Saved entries
****
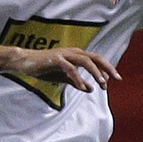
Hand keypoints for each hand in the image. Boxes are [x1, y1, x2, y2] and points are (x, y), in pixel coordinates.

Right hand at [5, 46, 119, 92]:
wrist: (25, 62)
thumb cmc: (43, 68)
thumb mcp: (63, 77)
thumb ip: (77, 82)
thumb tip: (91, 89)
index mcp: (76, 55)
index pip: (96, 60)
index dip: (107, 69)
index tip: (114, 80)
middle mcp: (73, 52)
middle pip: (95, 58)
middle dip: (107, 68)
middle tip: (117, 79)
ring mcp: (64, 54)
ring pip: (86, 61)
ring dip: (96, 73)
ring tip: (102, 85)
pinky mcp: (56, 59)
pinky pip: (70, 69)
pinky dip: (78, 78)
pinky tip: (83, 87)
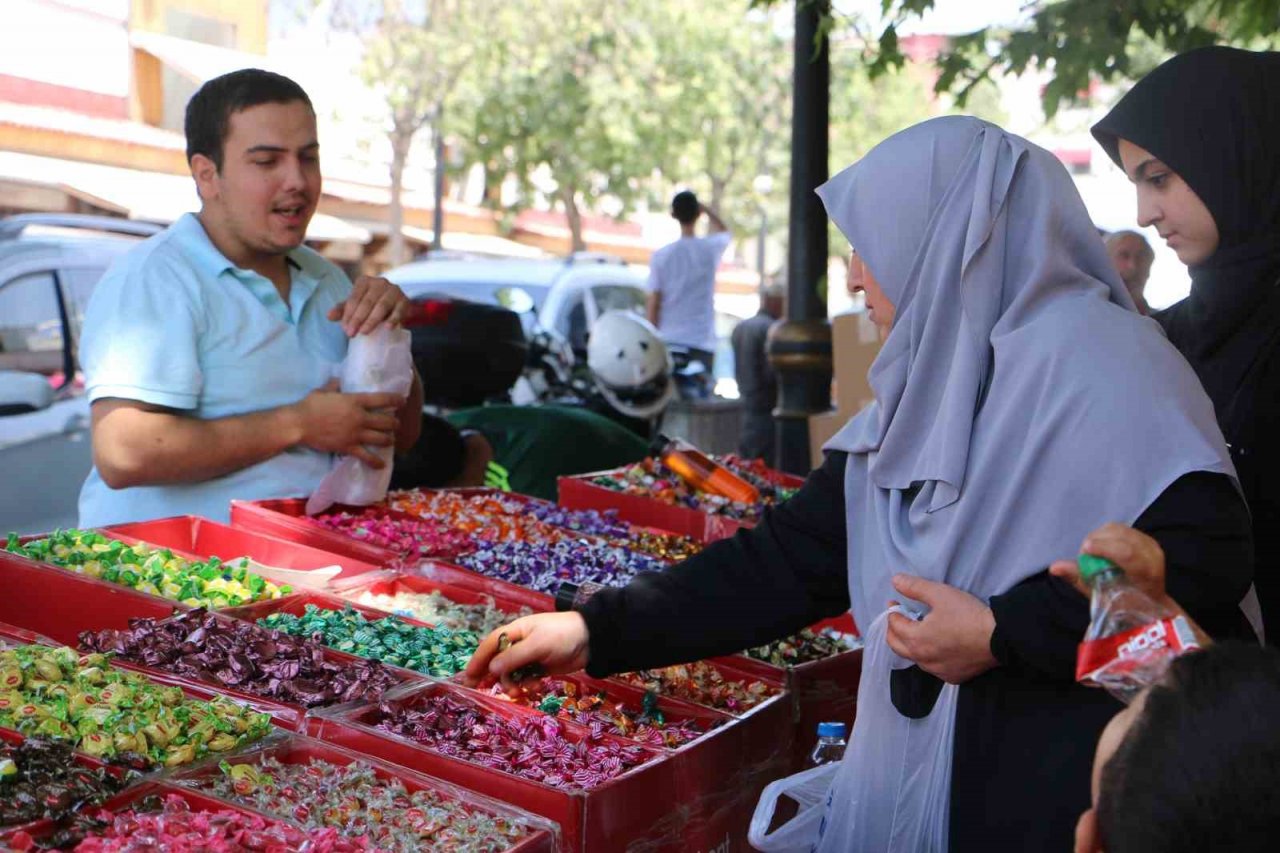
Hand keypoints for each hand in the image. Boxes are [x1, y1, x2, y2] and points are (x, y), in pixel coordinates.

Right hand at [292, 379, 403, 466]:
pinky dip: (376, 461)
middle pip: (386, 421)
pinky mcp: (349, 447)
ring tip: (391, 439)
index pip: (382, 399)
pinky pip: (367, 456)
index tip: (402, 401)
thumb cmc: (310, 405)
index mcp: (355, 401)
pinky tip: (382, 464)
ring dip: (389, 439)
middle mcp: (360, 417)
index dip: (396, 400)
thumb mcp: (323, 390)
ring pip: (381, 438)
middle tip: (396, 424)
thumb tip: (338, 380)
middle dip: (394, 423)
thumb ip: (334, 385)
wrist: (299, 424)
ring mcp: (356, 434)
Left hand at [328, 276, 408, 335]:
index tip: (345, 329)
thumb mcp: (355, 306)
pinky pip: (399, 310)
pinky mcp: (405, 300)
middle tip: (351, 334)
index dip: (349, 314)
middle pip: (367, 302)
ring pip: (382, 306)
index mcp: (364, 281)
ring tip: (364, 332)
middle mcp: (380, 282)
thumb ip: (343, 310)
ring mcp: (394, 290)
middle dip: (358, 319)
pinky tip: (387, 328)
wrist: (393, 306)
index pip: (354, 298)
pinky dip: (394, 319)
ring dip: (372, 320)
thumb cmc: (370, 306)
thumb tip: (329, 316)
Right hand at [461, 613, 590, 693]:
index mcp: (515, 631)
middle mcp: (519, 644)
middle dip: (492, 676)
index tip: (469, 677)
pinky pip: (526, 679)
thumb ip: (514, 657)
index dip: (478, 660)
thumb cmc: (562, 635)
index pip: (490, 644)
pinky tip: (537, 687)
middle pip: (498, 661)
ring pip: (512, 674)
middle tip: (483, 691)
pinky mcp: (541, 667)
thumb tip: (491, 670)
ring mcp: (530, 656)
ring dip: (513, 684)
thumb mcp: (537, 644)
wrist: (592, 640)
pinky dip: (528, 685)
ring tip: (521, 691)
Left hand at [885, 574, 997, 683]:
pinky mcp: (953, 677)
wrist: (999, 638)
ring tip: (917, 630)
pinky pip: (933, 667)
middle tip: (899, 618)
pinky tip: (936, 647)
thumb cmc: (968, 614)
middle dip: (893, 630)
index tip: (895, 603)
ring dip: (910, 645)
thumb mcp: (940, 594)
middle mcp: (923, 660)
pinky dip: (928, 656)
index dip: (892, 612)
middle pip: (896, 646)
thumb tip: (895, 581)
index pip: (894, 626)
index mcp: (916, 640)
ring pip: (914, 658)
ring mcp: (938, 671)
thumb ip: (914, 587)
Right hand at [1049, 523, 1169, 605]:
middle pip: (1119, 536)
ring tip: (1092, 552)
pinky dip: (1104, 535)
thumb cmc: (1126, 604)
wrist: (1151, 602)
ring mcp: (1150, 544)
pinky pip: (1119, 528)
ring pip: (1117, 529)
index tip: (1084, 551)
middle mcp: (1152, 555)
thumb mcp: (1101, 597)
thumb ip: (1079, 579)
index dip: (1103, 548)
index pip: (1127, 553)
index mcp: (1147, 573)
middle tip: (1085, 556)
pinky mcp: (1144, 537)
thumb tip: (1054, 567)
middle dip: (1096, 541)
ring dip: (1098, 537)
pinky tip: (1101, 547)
****
* _About this exercise_
Produce an exact copy of each line of data, skipping embedded images.

* _Response for this exercise_
Hand keypoints for each hand in the image. Boxes are [x1, y1, x2, y2] and points are (x, y), in pixel coordinates.

Right hand at [5, 46, 119, 92]:
wrist: (25, 62)
thumb cmc: (43, 68)
thumb mcp: (63, 77)
thumb ip: (77, 82)
thumb tip: (91, 89)
index mcp: (76, 55)
index pip: (96, 60)
index dip: (107, 69)
index tip: (114, 80)
middle mcp: (73, 52)
middle pip: (95, 58)
middle dip: (107, 68)
middle tip: (117, 79)
ring mcp: (64, 54)
ring pip: (86, 61)
ring dip: (96, 73)
ring tip: (102, 85)
pinky mcp: (56, 59)
pinky pip: (70, 69)
pinky dip: (78, 78)
pinky tip: (83, 87)
Hand keypoints for each hand in the image. Boxes are [x1, y1, x2, y2] and points are (x, y), in pixel coordinates.

Right hand at [292, 379, 403, 466]:
pinky dip: (376, 461)
middle pip: (386, 421)
pinky mcp: (349, 447)
ring tip: (391, 439)
index pip: (382, 399)
pinky pip: (367, 456)
index tip: (402, 401)
thumb cmc: (310, 405)
index mcp: (355, 401)
pinky tip: (382, 464)
ring dip: (389, 439)
middle mcp: (360, 417)
index dip: (396, 400)
thumb mcp: (323, 390)
ring pip: (381, 438)
middle tip: (396, 424)
thumb tip: (338, 380)
middle dip: (394, 423)
thumb ip: (334, 385)
wrist: (299, 424)
ring mcp: (356, 434)
Left hand at [328, 276, 408, 335]:
index tip: (345, 329)
thumb mcp: (355, 306)
pinky pip: (399, 310)
pinky mcp: (405, 300)
middle tip: (351, 334)
index dip: (349, 314)
middle pip: (367, 302)
ring pip: (382, 306)
index mcp: (364, 281)
ring tip: (364, 332)
middle mcp: (380, 282)
thumb ip: (343, 310)
ring mcp: (394, 290)
middle dip: (358, 319)
pinky tip: (387, 328)
wrist: (393, 306)
index pip: (354, 298)
pinky dip: (394, 319)
ring dip: (372, 320)
thumb cmc: (370, 306)
thumb tip: (329, 316)
Right hand at [461, 613, 590, 693]:
index mcp: (515, 631)
middle mcp: (519, 644)
middle dip: (492, 676)
index tip: (469, 677)
pinky pip: (526, 679)
thumb ip: (514, 657)
index dip: (478, 660)
thumb cmc: (562, 635)
index pip: (490, 644)
pinky tip: (537, 687)
middle pip: (498, 661)
ring pip: (512, 674)
middle tip: (483, 691)
pinky mcp: (541, 667)
thumb tip: (491, 670)
ring mcp: (530, 656)
ring dip: (513, 684)
thumb mcp: (537, 644)
wrist: (592, 640)
pinky dip: (528, 685)
ring tip: (521, 691)
Left hand at [885, 574, 997, 683]:
pinky mcp: (953, 677)
wrist: (999, 638)
ring tip: (917, 630)
pinky pip: (933, 667)
middle tip: (899, 618)
pinky tip: (936, 647)
thumb cmc: (968, 614)
middle dip: (893, 630)
index tip: (895, 603)
ring dip: (910, 645)
thumb mcp: (940, 594)
middle mcp: (923, 660)
pinky dip: (928, 656)
index dip: (892, 612)
middle pip: (896, 646)
thumb tip: (895, 581)
index pip: (894, 626)
index mcp: (916, 640)
ring pip: (914, 658)
ring mcp: (938, 671)
thumb ip: (914, 587)
Right hand at [1049, 523, 1169, 605]:
middle pip: (1119, 536)
ring tip: (1092, 552)
pinky dip: (1104, 535)
thumb cmc: (1126, 604)
wrist: (1151, 602)
ring mcp: (1150, 544)
pinky pip: (1119, 528)
ring pip: (1117, 529)
index tip: (1084, 551)
middle mcp: (1152, 555)
thumb mcp: (1101, 597)
thumb ip: (1079, 579)
index dip: (1103, 548)
index pip: (1127, 553)
index mcp: (1147, 573)
middle tip: (1085, 556)
pinky mcp: (1144, 537)
thumb tip: (1054, 567)
middle dip: (1096, 541)
ring dip: (1098, 537)
pinky tip: (1101, 547)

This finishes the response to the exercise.